■ What this task involves
The answer should be one number: how many lines in the records below contain the word "Doğal".

■ Records
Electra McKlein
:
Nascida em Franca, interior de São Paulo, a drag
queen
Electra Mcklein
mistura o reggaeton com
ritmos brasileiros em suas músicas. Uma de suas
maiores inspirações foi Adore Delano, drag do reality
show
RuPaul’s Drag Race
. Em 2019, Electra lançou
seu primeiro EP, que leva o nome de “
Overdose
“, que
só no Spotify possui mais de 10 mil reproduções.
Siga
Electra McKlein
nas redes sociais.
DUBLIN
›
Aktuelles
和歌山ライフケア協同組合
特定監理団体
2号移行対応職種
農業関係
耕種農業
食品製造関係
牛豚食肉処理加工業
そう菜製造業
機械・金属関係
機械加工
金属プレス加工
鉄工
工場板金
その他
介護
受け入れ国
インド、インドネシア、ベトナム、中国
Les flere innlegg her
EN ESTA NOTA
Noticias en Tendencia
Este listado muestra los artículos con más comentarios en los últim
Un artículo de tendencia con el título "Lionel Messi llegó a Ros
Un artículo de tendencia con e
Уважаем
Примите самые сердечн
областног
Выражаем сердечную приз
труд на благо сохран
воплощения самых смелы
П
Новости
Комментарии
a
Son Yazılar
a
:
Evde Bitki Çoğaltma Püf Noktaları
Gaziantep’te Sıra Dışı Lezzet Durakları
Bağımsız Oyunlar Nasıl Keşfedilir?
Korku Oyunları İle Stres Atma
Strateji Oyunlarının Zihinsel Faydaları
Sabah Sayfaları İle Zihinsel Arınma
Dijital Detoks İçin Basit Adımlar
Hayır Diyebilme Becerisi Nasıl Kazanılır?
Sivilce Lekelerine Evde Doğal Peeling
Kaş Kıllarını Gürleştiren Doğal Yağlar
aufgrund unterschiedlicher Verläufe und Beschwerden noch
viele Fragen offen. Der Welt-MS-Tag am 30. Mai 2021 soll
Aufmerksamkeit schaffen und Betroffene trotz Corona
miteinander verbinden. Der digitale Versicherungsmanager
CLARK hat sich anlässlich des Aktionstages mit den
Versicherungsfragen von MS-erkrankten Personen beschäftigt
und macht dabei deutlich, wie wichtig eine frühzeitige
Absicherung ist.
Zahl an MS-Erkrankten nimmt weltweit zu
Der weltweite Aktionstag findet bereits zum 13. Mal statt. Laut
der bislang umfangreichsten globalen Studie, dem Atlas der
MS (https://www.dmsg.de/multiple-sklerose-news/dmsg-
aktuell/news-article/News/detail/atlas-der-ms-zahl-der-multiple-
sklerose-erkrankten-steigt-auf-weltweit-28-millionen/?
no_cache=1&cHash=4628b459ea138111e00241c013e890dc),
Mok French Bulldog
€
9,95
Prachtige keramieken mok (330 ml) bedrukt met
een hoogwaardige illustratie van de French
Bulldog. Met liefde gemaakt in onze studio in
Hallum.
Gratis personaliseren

■ Exercise output
2